**ZU UNTERSUCHENDER TEXT**
########

Ein Pfandleihhaus gab der Lombardsbrücke ihren Namen

Ein freundlicher Ansichtskartengruß aus dem Jahr 1903.
Foto: Archiv stahlpress

Sie befindet sich im Herzen der Stadt und trennt die Binnen- von der Außenalster – die Lombardsbrücke. Die Überführung ist mit ihren gusseisernen Leuchten, Korbbögen und Verzierungen nicht nur ein echter Hingucker, sondern gewährt zudem einen Blick auf die Schokoladenseite der Stadt: Ballindamm, Jungfernstieg, Alsterfontäne, Rathausturm.

Die Brücke mit dem einzigartigen Panorama hat auch Künstler wie den Schriftsteller Hans Erich Nossack inspiriert. „Es war nämlich spät nachts, der Engel lehnte bei einem der schönen Kandelaber an der Balustrade der alten Lombardsbrücke und blickte auf das Wasser der Binnenalster, in dem die Lichter des Jungfernstiegs tanzten.“ Doch das vom Architekten Johann Hermann Maack (1809–1868) entworfene Bauwerk hatte über die Jahre Patina angesetzt. Die Kandelaber mit ihren Schmuckbauteilen waren angerostet, die Natursteinfassade bröckelte, und die Beleuchtung entsprach nicht mehr dem heutigen Standard. In einem ersten Schritt erneuerte die Stadt im Sommer 2015 daher auf der Oberseite der Brücke Abdichtungen und Beläge. Die Oberflächen wurden mit Kopfsteinpflaster denkmalschutzgerecht hergerichtet. Anschließend wurden die Natursteinfassaden, Balustraden und das Mauerwerk der Schiffsdurchfahrten sowie die Kandelaber von der federführenden Verkehrsbehörde restauriert.

########

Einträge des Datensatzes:
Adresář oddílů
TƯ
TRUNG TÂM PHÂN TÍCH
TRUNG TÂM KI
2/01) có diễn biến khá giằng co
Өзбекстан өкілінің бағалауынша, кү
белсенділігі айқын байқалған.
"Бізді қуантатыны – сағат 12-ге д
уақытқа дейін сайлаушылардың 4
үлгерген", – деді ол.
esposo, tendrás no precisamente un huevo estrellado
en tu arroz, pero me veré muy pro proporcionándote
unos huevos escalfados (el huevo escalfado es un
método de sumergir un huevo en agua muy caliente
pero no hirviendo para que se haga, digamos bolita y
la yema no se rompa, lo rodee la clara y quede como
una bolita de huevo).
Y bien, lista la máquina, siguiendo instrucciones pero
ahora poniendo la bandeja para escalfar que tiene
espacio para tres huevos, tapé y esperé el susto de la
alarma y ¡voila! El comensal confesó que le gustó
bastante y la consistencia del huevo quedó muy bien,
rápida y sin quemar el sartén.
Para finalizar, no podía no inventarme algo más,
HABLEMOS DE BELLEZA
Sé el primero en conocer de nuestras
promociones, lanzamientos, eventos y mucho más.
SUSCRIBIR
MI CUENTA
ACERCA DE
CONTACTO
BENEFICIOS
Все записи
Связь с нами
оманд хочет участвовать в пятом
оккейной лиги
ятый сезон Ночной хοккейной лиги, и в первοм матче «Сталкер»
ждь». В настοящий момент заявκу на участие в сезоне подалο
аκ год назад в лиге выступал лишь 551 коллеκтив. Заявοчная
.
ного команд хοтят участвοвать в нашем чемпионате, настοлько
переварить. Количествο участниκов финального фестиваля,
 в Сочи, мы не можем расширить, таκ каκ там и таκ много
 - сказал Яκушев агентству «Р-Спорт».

########

**AUFGABE 1**
Schreiben Sie aus dem Text über die Lombardsbrücke den Abschnitt wörtlich ab, der mit den Worten „Foto: Archiv stahlpress“ beginnt und mit „Jungfernstieg, Alsterfontäne, Rathausturm.“ endet.
**AUFGABE 2**
Ersetzen Sie in den Einträgen „bandeja“ durch „charola“, und zwar vom Anfang der Einträge bis einschließlich der Zeile mit „alarma y ¡voila!“. Geben Sie nur diese Zeilen wieder und lassen Sie alles andere unverändert.
Der Text und die Einträge haben nichts miteinander zu tun.

**ANTWORTFELD 1**
Foto: Archiv stahlpress

Sie befindet sich im Herzen der Stadt und trennt die Binnen- von der Außenalster – die Lombardsbrücke. Die Überführung ist mit ihren gusseisernen Leuchten, Korbbögen und Verzierungen nicht nur ein echter Hingucker, sondern gewährt zudem einen Blick auf die Schokoladenseite der Stadt: Ballindamm, Jungfernstieg, Alsterfontäne, Rathausturm.

**ANTWORTFELD 2**
Adresář oddílů
TƯ
TRUNG TÂM PHÂN TÍCH
TRUNG TÂM KI
2/01) có diễn biến khá giằng co
Өзбекстан өкілінің бағалауынша, кү
белсенділігі айқын байқалған.
"Бізді қуантатыны – сағат 12-ге д
уақытқа дейін сайлаушылардың 4
үлгерген", – деді ол.
esposo, tendrás no precisamente un huevo estrellado
en tu arroz, pero me veré muy pro proporcionándote
unos huevos escalfados (el huevo escalfado es un
método de sumergir un huevo en agua muy caliente
pero no hirviendo para que se haga, digamos bolita y
la yema no se rompa, lo rodee la clara y quede como
una bolita de huevo).
Y bien, lista la máquina, siguiendo instrucciones pero
ahora poniendo la charola para escalfar que tiene
espacio para tres huevos, tapé y esperé el susto de la
alarma y ¡voila! El comensal confesó que le gustó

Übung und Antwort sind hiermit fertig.